Give yourself over to the warm embrace of Lady Science and make up to $50,000 a year.
Step 1: Take eligibility test Go to BioTrax.com and take their free instant eligibility test for healthy volunteers to see if you are qualified to be a clinical trial subject. If so, a subscription to the service will get you access to information on tests all over the world.
Step 2: Peruse listings To avoid any up-front fees, go to GPGP.net (Guinea Pigs Get Paid) for a free, but less comprehensive, list of upcoming studies in the United States, Canada, and Europe.
TIP: Check Craigslist, which also features postings for medical test subjects.
Step 3: Contact clinic Contact a clinic that is preparing a trial that interests you—it could be anything from a simple outpatient personality test to sleep deprivation to brain imaging studies. Be prepared to answer questions about your overall health; if you sound qualified, they'll set up a screening appointment.
Step 4: Sign consent form At the screening, you'll be required to sign an "informed consent" form, outlining what the study will entail and any risks involved. You'll also need to give the clinic written permission to screen you for HIV, Hepatitis B & C, drugs, and alcohol.

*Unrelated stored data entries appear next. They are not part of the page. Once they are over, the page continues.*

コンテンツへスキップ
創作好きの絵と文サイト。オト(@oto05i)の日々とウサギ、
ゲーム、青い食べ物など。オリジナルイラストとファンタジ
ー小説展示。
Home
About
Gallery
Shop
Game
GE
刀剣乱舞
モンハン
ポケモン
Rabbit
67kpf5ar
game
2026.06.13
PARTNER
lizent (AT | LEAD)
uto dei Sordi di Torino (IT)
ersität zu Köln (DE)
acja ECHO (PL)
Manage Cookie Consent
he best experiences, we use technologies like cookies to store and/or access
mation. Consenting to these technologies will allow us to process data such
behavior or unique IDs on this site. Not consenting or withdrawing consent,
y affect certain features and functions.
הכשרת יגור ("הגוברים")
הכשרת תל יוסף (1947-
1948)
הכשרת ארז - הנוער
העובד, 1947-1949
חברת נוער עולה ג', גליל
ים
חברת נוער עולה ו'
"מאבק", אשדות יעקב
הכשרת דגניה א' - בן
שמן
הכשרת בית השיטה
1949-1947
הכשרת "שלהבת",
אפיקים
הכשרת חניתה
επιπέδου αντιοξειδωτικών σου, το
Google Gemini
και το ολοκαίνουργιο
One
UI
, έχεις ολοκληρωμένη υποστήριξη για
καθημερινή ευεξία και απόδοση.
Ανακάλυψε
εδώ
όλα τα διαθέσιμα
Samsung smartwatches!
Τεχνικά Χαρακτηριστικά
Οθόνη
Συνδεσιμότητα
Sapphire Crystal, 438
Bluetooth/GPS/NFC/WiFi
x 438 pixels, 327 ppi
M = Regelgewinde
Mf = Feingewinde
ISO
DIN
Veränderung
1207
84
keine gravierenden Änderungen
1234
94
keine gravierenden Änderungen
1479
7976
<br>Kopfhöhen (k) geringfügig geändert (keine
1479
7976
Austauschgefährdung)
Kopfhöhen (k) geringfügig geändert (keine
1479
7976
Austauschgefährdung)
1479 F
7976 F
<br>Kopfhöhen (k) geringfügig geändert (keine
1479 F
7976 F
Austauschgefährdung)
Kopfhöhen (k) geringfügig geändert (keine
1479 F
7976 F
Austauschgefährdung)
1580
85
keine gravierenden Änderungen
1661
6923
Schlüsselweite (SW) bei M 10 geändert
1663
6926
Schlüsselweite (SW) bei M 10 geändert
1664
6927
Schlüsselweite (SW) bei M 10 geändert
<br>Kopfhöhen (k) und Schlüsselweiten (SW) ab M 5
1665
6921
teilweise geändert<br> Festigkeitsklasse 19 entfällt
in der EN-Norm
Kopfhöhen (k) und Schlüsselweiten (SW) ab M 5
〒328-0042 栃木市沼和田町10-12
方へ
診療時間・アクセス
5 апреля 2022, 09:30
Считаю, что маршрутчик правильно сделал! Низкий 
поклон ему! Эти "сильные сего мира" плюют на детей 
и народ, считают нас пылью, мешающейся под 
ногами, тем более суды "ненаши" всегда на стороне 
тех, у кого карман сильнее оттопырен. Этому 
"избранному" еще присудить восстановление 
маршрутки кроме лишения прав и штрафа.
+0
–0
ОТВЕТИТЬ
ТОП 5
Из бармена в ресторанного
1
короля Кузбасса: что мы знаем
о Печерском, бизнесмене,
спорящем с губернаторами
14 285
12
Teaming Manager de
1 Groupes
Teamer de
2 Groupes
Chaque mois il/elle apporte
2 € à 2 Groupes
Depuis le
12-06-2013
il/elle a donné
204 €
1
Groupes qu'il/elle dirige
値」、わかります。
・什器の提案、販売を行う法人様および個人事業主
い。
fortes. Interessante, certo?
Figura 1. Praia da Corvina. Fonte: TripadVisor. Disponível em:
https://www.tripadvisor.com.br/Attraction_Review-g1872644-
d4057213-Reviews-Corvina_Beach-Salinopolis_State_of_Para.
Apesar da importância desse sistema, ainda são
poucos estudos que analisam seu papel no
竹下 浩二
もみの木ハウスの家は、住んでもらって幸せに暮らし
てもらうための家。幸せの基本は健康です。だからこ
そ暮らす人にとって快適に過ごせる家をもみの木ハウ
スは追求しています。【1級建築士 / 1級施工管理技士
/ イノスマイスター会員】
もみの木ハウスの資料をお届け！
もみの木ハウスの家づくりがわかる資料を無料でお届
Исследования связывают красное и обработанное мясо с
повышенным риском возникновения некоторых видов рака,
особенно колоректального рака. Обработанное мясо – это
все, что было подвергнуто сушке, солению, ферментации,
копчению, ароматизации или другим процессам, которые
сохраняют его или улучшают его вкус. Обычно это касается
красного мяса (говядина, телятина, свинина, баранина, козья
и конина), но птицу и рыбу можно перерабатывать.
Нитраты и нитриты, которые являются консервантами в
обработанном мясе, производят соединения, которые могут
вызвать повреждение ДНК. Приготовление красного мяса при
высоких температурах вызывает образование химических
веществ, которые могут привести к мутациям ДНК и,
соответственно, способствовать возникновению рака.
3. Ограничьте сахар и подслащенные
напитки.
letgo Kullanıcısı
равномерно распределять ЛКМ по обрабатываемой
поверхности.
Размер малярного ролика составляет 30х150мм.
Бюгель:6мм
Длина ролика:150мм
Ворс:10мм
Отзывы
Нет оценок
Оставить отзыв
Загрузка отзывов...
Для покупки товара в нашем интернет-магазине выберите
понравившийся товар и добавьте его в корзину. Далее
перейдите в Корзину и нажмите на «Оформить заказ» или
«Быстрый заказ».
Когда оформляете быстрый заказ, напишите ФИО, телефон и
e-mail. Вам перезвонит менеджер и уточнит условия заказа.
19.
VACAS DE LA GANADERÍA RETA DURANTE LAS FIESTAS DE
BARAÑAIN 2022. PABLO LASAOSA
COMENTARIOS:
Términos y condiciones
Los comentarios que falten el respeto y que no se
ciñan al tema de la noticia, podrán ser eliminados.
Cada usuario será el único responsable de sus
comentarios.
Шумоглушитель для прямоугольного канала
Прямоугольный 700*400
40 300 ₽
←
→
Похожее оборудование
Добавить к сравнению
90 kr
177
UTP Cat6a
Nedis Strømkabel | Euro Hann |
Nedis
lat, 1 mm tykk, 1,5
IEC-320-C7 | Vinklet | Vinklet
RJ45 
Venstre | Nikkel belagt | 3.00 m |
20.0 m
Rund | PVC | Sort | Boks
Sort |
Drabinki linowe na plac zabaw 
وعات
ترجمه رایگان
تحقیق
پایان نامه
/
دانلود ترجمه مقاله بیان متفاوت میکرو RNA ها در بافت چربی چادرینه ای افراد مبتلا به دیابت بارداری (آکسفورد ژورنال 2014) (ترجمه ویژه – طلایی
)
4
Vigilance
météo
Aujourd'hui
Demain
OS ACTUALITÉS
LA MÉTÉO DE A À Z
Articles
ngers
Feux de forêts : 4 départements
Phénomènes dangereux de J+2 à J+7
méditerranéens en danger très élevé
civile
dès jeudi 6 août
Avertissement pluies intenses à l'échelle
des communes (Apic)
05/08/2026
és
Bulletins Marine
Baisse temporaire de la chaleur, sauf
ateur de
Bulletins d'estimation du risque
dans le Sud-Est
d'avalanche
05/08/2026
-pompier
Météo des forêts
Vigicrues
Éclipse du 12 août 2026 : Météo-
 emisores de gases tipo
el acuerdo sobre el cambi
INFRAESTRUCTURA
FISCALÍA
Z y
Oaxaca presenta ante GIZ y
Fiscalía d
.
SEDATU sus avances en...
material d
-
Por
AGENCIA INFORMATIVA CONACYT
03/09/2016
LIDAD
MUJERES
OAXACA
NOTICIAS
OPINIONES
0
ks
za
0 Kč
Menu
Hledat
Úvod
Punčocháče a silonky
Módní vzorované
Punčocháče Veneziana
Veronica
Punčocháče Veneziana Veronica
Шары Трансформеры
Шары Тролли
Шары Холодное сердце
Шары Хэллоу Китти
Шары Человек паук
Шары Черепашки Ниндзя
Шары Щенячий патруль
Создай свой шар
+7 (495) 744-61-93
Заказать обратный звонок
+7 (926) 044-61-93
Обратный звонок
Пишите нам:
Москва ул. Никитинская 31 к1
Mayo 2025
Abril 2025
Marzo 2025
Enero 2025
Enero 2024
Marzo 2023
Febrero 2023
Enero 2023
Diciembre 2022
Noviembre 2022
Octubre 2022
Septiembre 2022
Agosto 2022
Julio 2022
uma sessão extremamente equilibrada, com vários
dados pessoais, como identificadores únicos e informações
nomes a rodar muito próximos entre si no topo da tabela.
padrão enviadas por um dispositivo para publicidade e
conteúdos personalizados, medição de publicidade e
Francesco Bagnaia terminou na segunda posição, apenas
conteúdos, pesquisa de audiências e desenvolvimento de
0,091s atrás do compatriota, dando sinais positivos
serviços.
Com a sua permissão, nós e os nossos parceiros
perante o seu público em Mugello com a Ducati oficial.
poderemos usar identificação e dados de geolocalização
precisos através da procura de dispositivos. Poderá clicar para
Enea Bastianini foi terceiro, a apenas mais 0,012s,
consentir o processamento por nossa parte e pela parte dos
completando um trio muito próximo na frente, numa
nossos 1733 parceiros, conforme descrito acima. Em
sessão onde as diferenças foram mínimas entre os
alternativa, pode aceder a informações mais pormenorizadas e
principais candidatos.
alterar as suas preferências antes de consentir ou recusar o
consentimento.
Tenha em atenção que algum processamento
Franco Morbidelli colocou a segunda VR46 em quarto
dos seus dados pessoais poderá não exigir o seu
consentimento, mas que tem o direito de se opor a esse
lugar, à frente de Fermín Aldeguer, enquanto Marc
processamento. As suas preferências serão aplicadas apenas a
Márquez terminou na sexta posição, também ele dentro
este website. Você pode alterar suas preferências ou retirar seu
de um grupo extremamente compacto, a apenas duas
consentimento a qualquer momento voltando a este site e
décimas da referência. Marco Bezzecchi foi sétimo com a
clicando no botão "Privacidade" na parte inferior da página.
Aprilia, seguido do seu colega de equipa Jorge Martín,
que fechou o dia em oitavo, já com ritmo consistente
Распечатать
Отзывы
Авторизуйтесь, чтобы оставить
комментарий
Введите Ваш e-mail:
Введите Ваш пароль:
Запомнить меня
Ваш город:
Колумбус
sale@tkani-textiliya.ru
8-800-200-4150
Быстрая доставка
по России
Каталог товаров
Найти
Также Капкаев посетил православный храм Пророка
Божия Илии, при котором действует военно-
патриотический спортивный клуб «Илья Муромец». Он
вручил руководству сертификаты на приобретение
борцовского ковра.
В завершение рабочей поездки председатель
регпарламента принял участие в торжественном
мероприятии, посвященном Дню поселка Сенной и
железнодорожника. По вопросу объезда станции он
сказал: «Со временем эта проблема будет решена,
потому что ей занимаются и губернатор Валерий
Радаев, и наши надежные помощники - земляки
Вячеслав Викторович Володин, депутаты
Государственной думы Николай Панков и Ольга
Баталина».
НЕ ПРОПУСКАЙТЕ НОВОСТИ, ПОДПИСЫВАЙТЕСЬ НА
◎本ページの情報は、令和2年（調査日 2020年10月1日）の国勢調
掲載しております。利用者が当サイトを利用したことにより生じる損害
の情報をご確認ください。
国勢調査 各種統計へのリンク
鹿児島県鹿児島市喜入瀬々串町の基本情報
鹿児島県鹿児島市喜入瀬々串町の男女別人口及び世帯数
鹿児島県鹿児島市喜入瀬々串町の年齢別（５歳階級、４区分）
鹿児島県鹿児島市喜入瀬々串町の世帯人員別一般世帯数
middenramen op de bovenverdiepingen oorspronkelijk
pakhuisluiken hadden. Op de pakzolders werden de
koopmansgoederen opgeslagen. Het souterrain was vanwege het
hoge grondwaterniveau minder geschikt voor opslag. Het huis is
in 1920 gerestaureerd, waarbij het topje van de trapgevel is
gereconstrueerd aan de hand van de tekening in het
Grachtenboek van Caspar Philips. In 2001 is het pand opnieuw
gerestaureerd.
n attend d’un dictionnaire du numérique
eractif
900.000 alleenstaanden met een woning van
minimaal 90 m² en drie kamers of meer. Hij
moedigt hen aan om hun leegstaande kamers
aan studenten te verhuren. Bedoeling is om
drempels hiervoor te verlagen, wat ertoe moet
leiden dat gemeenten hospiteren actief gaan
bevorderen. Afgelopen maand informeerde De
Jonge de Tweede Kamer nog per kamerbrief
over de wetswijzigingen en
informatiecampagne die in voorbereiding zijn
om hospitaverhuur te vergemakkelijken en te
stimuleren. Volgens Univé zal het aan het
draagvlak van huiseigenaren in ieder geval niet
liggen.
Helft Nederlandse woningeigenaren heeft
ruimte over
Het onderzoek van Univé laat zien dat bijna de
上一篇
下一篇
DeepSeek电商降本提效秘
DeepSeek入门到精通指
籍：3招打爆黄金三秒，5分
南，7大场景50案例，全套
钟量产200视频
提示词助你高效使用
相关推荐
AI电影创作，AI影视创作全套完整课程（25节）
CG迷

Step 5: Undergo physical After you complete a medical history questionnaire, you'll be given a physical. Depending on the study, you may have to undergo psychological testing, too.
TIP: Request to be reimbursed for the time and expense involved in undergoing the screening.
Step 6: Prepare for test If you make the cut, you'll be told when to show up for the study and what to abstain from beforehand (like medications, alcohol, etc.). In some cases, you may have to fast.
Step 7: Collect your fee When the study is completed, you'll be given another physical and paid. Your fee is based on both the time you served and the unpleasantness—and potential danger—of the study. In other words, having to wear a catheter pays better than popping a pill.
FACT: In March 2006, six medical volunteers in the U.K. were rushed into treatment—and survived—when the experimental drug being tested on them caused multiple organ failure.